Mrs Howard-Allen, who has run her shop and teashop for more than 30 years, said trade had been badly hit by the unfounded allegations.
She told Gloucester Crown Court this week that many customers had stopped coming because her good name had been tainted by suggestions she was a drug dealer.
"I have never knowingly broken the law and I never would do," said Mrs Howard-Allen, whose alternative lifestyle shop offers tattoos and piercings, sells joss sticks, incenses and talcs, clothes and jewellery, and also has an art deco style teashop.
The charges against her were that she possessed a drug called JWH-250 with intent to supply on March 29 last year and also that she possessed another drug, known as MDPDB, with intent to supply. A third charge alleged that she supplied MDPDB on that date.
Offering no evidence against her, prosecutor Janine Woods told the court the Crown still maintain that the bath salts contained illegal drugs.
A forensic scientist had analysed the salts and found the banned substances, she said.
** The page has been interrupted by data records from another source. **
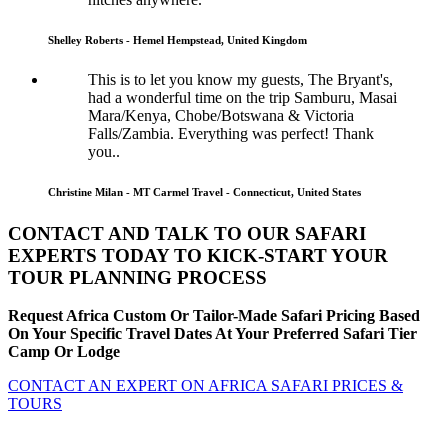
Shelley Roberts - Hemel Hempstead, United Kingdom
This is to let you know my guests, The Bryant's,
had a wonderful time on the trip Samburu, Masai
Mara/Kenya, Chobe/Botswana & Victoria
Falls/Zambia. Everything was perfect! Thank
you..
Christine Milan - MT Carmel Travel - Connecticut, United States
CONTACT AND TALK TO OUR SAFARI
EXPERTS TODAY TO KICK-START YOUR
TOUR PLANNING PROCESS
Request Africa Custom Or Tailor-Made Safari Pricing Based
On Your Specific Travel Dates At Your Preferred Safari Tier
Camp Or Lodge
CONTACT AN EXPERT ON AFRICA SAFARI PRICES &
TOURS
But the prosecution had decided not to proceed because Mrs Howard-Allen had bought them from two large companies in 2011 and they had themselves thought they were lawful.
"We say they are illegal but that is not really the issue," she said. "The issue is whether she believed at the time that it was legal. Bearing in mind she is a lady of good character it is not in the public interest to pursue this to trial."
Judge Jamie Tabor QC ordered the police to return seized stock and paperwork to her forthwith. He also granted her a defendant's costs order.